In one embodiment, the core 190 includes logic to support a packed
data instruction set extension (e.g., AVX1, AVX2, and/or some form
of the generic vector friendly instruction format (U=0 and/or U=1),
described below), thereby allowing the operations used by many
multimedia applications to be performed using packed data.
[0028] It should be understood that the core may support
multithreading (executing two or more parallel sets of operations
or threads), and may do so in a variety of ways including time
sliced multithreading, simultaneous multithreading (where a single
physical core provides a logical core for each of the threads that
physical core is simultaneously multithreading), or a combination
thereof (e.g., time sliced fetching and decoding and simultaneous
multithreading thereafter such as in the Intel.RTM. Hyperthreading
technology).
[0029] While register renaming is described in the context of
out-of-order execution, it should be understood that register
renaming may be used in an in-order architecture. While the
illustrated embodiment of the processor also includes separate
instruction and data cache units 134/174 and a shared L2 cache unit
176, alternative embodiments may have a single internal cache for
both instructions and data, such as, for example, a Level 1 (L1)
internal cache, or multiple levels of internal cache. In some
embodiments, the system may include a combination of an internal
cache and an external cache that is external to the core and/or the
processor. Alternatively, all of the cache may be external to the
core and/or the processor.
[0030] FIG. 2 is a block diagram of a processor 200 that may have
more than one core, may have an integrated memory controller, and
may have integrated graphics according to embodiments of the
invention. The solid lined boxes in FIG. 2 illustrate a processor
200 with a single core 202A, a system agent 210, a set of one or
more bus controller units 216, while the optional addition of the
dashed lined boxes illustrates an alternative processor 200 with
multiple cores 202A-N, a set of one or more integrated memory
controller unit(s) 214 in the system agent unit 210, and special
purpose logic 208.
[0031] Thus, different implementations of the processor 200 may
include: 1) a CPU with the special purpose logic 208 being
integrated graphics and/or scientific (throughput) logic (which may
include one or more cores), and the cores 202A-N being one or more
general purpose cores (e.g., general purpose in-order cores,
general purpose out-of-order cores, a combination of the two); 2) a
coprocessor with the cores 202A-N being a large number of special
purpose cores intended primarily for graphics and/or scientific
(throughput); and 3) a coprocessor with the cores 202A-N being a
large number of general purpose in-order cores. Thus, the processor
200 may be a general-purpose processor, coprocessor or
special-purpose processor, such as, for example, a network or
communication processor, compression engine, graphics processor,
GPGPU (general purpose graphics processing unit), a high-throughput
many integrated core (MIC) coprocessor (including 30 or more
cores), embedded processor, or the like. The processor may be
implemented on one or more chips. The processor 200 may be a part
of and/or may be implemented on one or more substrates using any of
a number of process technologies, such as, for example, BiCMOS,
CMOS, or NMOS.

* [OBJECTIVE]: Reproduce the processor-core passage above word for word, from "In one embodiment, the" to "technology).".

* [RECORDS]:
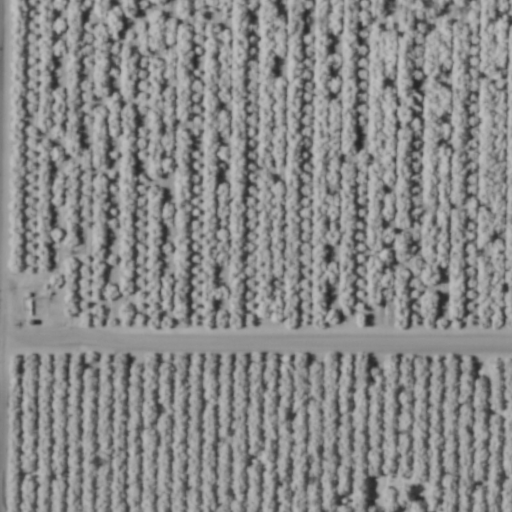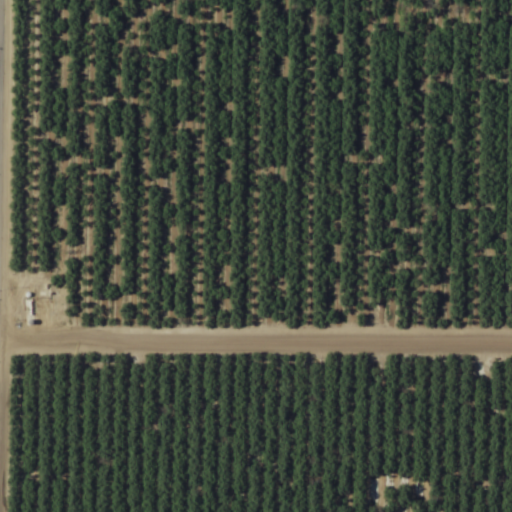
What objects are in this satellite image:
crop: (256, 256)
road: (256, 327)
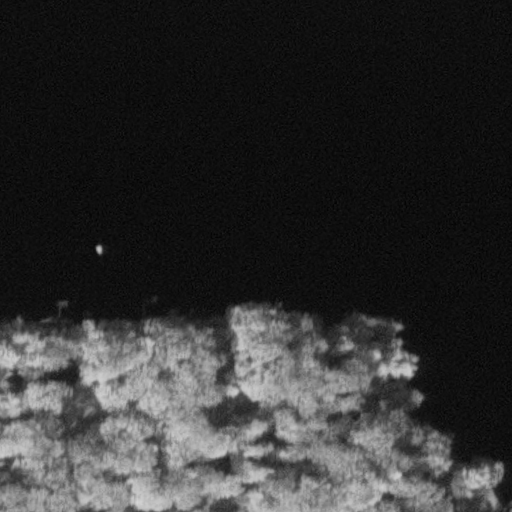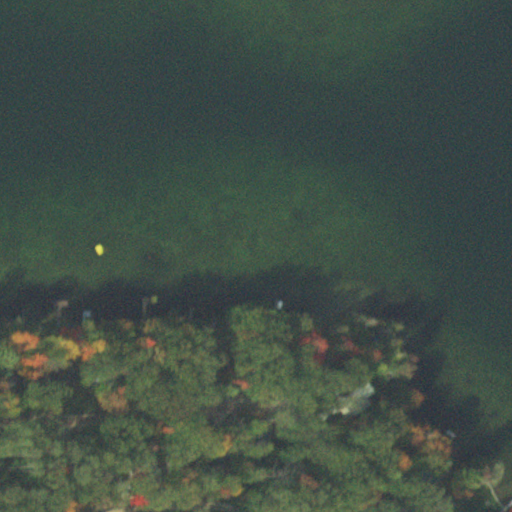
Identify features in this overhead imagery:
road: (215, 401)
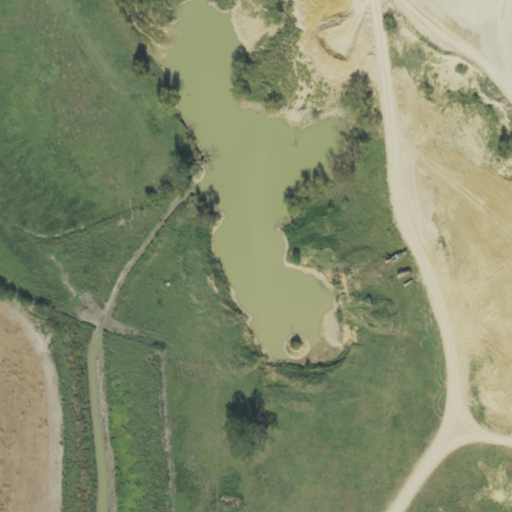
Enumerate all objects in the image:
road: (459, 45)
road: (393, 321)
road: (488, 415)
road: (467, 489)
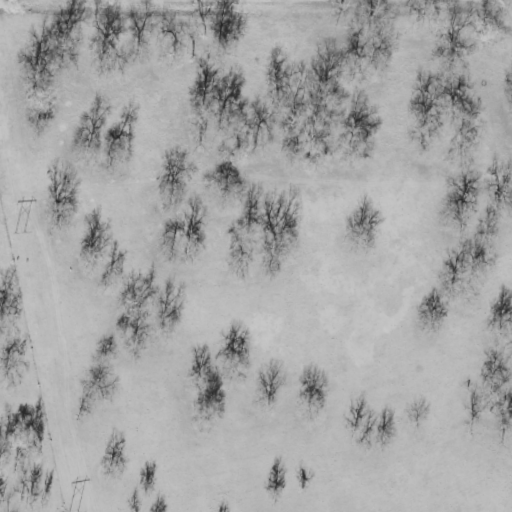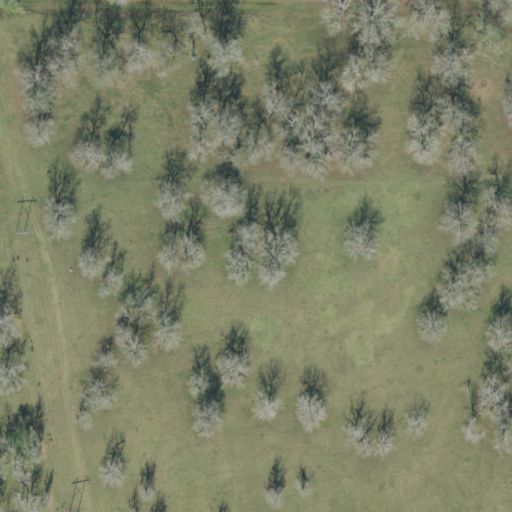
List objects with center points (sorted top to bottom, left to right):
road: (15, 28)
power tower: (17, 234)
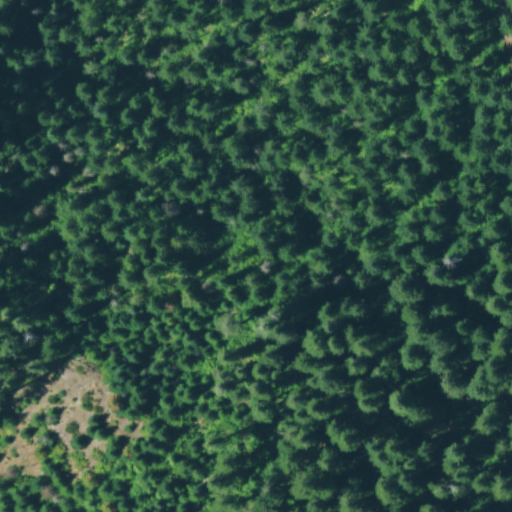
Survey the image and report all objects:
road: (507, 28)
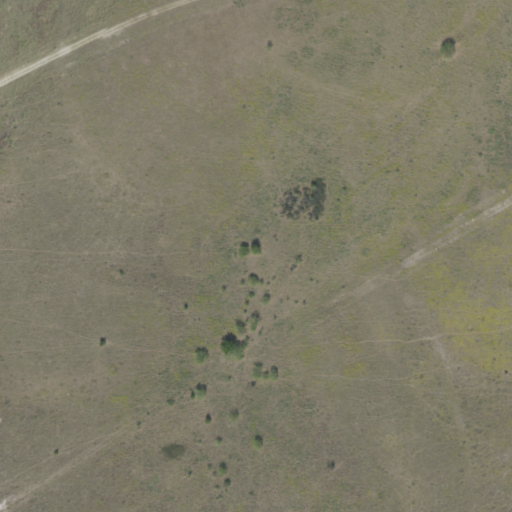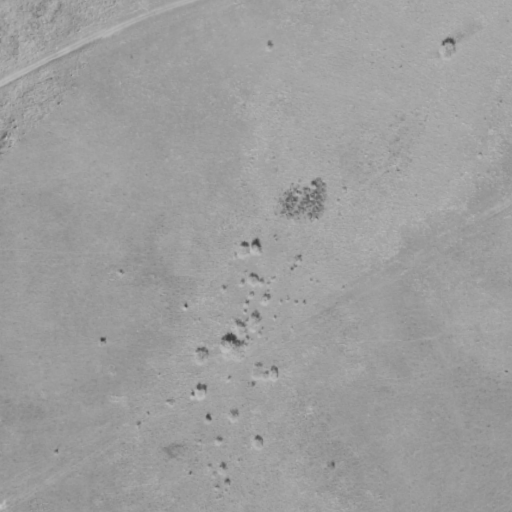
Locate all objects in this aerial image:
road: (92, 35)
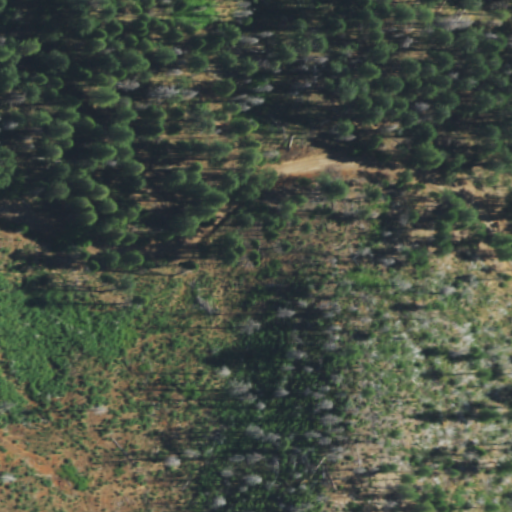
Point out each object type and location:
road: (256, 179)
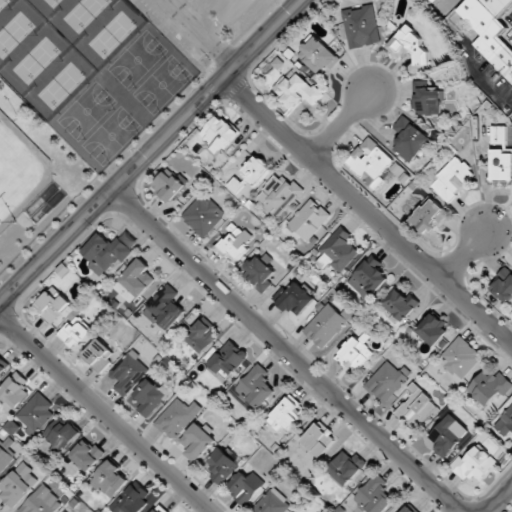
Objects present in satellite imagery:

* [OUTPUT FOR THIS EXERCISE]:
In one embodiment, the core 190 includes logic to support a packed
data instruction set extension (e.g., AVX1, AVX2, and/or some form
of the generic vector friendly instruction format (U=0 and/or U=1),
described below), thereby allowing the operations used by many
multimedia applications to be performed using packed data.
[0028] It should be understood that the core may support
multithreading (executing two or more parallel sets of operations
or threads), and may do so in a variety of ways including time
sliced multithreading, simultaneous multithreading (where a single
physical core provides a logical core for each of the threads that
physical core is simultaneously multithreading), or a combination
thereof (e.g., time sliced fetching and decoding and simultaneous
multithreading thereafter such as in the Intel.RTM. Hyperthreading
technology).